Paper Structure (11 equations, 4 figures)

This paper contains 11 equations, 4 figures.

Figures (4)

  • Figure 1: Spatial Localizer in the obstructed atomic insulator $\mathrm{WSe_2}$. (a) Atomic structure of $\mathrm{WSe_2}$; the grey hexagon denotes a unit cell centered at a W atom. The W and Se atoms are colored grey and yellow, respectively. (b) LIF for the effective $\mathrm{WSe_2}$ model. The red cross denotes the extraction point for the WF in (c). (c) WF constructed from the eigenstate of the Spatial Localizer $L({\bf r}^W)$ with minimal $\mu({\bf r}^W)$ at the center of the plot. The WF is purely real. The color bar uses a linear color scaling. White dots with black edges in (b) and (c) indicate $\mathrm{W}$ atoms for reference. (d) LIF around a WC and its Wannier monopole as a topological charge (sphere).
  • Figure 2: Wannier centers in insulators with equal band representations. LIF over the unit cell of an insulator in two phases protected by the space group F222. A trivial insulator (a) and an OAL (b). An octant of the unit cell has been removed to reveal its center, $\frac{1}{2} (\mathbf{a_1} + \mathbf{a_2} + \mathbf{a_3})$. Both phases have identical band representations, and thus their Wannier centers cannot be determined from symmetry considerations.
  • Figure 3: Bulk-defect correspondence for electronic charge around a topological defect. LIF for a crystalline insulator with a disclination and two electrons per unit cell in an OAL phase (a) and a trivial phase (b). Both figures follow the color bar on the right. Grey lines denote unit cell boundaries. (c,d) Net charge densities (with $+2e$ ionic charges per unit cell) quantized to $e/2$ in (c) and zero in (d).
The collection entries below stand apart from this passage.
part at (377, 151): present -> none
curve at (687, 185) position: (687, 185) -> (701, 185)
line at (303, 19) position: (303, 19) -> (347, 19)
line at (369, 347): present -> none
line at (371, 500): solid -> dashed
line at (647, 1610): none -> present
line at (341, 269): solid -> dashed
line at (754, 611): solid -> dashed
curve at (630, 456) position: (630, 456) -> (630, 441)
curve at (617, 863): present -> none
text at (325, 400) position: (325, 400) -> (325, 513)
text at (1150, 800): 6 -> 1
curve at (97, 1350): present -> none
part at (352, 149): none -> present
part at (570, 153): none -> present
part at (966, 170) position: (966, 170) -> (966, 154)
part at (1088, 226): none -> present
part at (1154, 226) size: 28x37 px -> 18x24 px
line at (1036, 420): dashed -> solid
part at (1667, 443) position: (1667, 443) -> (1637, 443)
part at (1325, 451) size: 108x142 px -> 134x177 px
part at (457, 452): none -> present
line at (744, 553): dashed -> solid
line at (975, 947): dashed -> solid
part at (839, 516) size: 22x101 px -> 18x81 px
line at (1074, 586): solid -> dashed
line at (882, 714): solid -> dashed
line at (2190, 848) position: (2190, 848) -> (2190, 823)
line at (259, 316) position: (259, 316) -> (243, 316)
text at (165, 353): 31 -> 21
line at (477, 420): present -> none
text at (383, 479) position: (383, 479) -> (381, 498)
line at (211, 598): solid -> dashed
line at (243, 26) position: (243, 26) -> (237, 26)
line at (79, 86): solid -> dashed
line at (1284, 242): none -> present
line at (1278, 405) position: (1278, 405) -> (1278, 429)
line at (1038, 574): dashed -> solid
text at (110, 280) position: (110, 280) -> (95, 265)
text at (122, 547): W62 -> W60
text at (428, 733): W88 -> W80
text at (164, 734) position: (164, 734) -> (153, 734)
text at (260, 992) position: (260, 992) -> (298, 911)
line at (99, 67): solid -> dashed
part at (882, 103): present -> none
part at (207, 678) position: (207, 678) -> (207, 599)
Excess edge charge is not shown for clarity.
  • Figure 4: The Spatial Localizer in a Chern insulator. (a) and (b) Magnitude of WFs and coherent states as a function of distance from the mean, $|\mathbf{r}|$ for $|\mathbf{r}|>0.5$. In (a), the fit line is proportional to $1/r^{2}$. (c) and (d) Berry connection $\mathcal{A}({\bf k})$ over the Brillouin zone obtained from the coherent state in (a) and WF in (b). The color on (c) and (d) corresponds to the magnitude of the Berry connection. The left (right) column corresponds to the topological (trivial) phase. All states are calculated on an $N\times N$ square lattice of unit cells with $N=50$. Insets: LIF for a single unit cell with $N=24$. Details on the insets are provided in Appendix F.